Disgusting Dude September 17, 2020 um 6:53 pm

He was also the public face of the Agency conspiracy and lead the strongarming of Amazon.
He was a loyal soldier for Holtzbrink and got treated such organizations treat the loyal.
But don’t assume he is being publicly fired for depressing ebook sales (as ordered) but because the strategy backfired under unexpected but predictable conditions.

Revenues are down.
Somebody must fall on their sword.
It can’t be anybody at Holtzbrink.

(Do note they are also changing drivers on tbe education front.)


Fbone September 17, 2020 um 9:45 pm

It’s because he cut top executive salary by 50% during early day of the coronavirus.
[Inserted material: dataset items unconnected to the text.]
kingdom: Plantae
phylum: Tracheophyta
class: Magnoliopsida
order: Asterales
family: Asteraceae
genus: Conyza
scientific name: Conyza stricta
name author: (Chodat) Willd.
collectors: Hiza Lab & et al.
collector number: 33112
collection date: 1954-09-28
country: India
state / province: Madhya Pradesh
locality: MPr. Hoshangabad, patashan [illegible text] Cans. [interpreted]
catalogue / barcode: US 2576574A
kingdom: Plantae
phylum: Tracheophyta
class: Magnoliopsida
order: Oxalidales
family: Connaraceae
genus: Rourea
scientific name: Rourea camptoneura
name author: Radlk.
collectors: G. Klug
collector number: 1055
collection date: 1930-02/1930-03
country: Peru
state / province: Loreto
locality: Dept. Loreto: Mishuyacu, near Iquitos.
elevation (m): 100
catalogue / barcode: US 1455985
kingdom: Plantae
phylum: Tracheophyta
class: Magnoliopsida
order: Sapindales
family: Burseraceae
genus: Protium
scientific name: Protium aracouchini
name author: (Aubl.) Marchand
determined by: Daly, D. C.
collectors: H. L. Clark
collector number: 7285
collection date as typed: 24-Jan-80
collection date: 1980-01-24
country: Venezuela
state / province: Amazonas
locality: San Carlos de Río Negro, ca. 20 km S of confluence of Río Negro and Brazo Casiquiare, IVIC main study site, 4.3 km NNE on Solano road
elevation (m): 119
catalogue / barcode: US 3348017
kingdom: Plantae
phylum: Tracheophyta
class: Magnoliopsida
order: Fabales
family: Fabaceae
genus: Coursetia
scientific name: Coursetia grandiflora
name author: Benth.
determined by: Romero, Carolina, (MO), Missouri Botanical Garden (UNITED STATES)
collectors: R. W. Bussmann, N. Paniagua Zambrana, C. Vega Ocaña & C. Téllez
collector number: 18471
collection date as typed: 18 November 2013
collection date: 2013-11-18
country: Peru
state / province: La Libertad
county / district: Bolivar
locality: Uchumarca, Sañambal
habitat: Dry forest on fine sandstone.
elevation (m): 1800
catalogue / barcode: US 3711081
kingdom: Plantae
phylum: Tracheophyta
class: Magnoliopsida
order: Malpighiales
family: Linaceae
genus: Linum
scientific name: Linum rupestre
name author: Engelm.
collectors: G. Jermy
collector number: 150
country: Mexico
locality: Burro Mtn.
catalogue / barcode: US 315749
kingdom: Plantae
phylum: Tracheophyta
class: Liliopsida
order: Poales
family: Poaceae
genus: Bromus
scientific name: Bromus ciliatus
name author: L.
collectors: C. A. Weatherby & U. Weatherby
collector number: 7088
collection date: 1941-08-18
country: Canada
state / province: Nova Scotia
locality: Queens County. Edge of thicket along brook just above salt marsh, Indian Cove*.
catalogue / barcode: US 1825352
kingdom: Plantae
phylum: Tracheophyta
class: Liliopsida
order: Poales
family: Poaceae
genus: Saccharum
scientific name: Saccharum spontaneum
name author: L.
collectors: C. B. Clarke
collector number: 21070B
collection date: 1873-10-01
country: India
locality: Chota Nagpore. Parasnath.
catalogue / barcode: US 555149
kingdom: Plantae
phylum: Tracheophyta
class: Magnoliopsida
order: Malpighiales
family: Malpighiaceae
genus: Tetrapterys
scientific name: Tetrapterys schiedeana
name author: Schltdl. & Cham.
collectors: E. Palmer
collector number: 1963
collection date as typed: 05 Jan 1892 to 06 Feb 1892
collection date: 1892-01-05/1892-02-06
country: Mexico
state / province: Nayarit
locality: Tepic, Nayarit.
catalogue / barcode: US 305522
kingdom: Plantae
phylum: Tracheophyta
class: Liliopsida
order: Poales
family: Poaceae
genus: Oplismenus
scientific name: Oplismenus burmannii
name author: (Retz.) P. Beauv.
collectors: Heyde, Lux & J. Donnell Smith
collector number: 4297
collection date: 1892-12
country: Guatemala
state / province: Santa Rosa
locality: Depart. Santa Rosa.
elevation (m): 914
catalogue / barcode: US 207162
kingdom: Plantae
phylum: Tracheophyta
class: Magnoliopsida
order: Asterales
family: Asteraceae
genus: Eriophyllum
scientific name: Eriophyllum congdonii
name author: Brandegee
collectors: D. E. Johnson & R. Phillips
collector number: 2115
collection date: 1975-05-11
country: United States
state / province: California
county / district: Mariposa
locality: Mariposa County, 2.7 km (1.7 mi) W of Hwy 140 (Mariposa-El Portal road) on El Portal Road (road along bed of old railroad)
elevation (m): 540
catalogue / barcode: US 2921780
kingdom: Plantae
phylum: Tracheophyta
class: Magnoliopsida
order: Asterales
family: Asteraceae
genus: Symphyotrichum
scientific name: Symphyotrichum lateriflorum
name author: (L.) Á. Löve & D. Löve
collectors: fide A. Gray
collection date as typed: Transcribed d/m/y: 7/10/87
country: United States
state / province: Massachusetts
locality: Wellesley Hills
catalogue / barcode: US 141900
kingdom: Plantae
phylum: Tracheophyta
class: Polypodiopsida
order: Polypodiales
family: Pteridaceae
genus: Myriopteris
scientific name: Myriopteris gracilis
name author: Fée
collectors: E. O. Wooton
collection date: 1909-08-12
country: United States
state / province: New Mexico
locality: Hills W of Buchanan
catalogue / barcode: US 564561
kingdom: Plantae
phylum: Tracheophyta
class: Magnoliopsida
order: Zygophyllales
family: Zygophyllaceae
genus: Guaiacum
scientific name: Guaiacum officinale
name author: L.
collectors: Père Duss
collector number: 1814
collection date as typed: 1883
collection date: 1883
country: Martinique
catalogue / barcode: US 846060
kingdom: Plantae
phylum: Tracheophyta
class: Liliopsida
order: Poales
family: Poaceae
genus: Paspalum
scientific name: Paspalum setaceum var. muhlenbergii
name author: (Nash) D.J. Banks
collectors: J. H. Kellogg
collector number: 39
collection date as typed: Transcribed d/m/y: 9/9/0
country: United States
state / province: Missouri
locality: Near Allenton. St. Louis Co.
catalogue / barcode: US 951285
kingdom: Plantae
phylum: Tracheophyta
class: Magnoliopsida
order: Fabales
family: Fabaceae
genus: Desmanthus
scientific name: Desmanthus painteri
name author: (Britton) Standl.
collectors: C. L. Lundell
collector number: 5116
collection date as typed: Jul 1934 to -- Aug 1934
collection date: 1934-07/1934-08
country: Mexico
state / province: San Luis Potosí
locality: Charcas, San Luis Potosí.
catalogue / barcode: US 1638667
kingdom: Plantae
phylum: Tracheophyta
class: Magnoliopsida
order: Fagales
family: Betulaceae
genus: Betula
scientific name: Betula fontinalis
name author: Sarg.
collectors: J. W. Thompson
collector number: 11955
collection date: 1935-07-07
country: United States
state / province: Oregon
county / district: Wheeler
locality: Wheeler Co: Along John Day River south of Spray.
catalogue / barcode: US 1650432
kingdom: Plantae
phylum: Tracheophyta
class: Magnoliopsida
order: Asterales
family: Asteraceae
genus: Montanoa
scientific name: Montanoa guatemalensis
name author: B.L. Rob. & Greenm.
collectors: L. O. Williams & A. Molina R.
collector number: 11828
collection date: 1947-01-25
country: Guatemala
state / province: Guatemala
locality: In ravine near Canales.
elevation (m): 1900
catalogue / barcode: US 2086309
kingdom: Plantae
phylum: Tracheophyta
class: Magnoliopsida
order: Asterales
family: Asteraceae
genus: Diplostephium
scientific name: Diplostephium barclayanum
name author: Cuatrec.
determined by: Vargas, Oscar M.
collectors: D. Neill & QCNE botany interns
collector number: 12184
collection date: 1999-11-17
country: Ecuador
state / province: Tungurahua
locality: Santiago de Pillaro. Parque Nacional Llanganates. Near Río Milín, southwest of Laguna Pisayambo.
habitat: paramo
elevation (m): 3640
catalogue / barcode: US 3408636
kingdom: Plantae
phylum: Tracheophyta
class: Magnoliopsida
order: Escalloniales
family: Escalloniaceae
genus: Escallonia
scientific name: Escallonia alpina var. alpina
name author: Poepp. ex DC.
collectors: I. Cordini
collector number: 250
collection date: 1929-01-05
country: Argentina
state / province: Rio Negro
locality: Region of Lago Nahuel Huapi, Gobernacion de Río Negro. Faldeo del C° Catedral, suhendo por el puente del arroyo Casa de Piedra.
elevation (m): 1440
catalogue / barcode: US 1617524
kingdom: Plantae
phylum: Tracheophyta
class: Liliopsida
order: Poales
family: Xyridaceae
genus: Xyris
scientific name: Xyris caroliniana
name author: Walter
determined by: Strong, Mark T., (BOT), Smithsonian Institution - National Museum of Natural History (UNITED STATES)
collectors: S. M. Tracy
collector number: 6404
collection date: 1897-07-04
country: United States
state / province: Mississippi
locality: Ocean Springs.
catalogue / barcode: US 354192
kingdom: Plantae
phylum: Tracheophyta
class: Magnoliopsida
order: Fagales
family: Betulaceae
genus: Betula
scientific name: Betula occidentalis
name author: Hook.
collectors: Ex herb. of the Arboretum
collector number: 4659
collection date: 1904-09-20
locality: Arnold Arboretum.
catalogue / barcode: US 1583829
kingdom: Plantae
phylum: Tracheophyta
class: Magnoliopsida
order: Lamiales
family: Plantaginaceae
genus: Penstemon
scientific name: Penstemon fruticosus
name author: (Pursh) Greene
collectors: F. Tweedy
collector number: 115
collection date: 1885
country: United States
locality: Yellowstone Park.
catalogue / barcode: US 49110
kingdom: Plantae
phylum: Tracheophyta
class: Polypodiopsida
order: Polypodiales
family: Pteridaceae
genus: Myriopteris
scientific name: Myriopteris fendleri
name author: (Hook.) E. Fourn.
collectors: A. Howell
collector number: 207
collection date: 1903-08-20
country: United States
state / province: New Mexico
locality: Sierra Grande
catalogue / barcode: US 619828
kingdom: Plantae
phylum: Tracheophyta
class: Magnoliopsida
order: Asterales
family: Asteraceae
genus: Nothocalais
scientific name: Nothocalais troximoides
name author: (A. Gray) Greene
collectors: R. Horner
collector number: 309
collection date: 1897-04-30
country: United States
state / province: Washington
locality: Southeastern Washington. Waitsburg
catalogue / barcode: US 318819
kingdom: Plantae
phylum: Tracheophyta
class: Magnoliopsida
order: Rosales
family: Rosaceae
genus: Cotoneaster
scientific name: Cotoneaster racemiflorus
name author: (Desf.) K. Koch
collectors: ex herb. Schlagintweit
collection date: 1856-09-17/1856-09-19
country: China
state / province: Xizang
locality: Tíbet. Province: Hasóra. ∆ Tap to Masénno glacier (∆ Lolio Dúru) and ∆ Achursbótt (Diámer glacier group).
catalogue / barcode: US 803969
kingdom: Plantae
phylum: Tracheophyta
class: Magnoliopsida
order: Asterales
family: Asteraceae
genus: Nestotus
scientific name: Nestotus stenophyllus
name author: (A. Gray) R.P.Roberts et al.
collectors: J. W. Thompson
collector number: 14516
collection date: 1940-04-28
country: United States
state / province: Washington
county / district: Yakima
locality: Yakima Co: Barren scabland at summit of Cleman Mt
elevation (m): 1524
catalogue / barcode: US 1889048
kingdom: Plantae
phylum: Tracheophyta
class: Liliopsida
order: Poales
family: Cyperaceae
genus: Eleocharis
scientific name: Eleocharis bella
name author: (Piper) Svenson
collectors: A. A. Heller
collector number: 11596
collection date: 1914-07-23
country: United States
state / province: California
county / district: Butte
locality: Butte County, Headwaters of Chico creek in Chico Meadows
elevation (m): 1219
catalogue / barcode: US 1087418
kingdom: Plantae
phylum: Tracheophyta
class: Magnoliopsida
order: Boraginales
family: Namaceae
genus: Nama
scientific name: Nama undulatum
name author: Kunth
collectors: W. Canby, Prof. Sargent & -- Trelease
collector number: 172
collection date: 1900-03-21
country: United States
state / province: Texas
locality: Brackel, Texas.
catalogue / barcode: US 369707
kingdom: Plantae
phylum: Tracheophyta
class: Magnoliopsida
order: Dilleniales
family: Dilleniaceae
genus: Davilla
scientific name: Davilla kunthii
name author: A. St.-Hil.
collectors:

And he published several controversial books that were too much for the conservative Holtzbrinck family.


Xavier Basora September 18, 2020 um 8:36 pm

Nate

Nope. And the virus rebound forcing many cities to lock down or severely restrict public outing will effect bookstores again.
Any publishing company that doesn’t offer ebooks/audio books Willson go out of business. Customers will simply buy from those companies which do.

xavier


William Ockham (John C-J) September 24, 2020 um 9:30 pm

Don’t forget he’s a lying sack of ****. Remember when he said this in a public letter:

The government’s charge is that Macmillan’s CEO colluded with other CEO’s in changing to the agency model. I am Macmillan’s CEO and I made the decision to move Macmillan to the agency model. After days of thought and worry, I made the decision on January 22nd, 2010 a little after 4:00 AM, on an exercise bike in my basement. It remains the loneliest decision I have ever made, and I see no reason to go back on it now.

That was just a flat out lie and there are emails to prove it. And he got busted by the feds.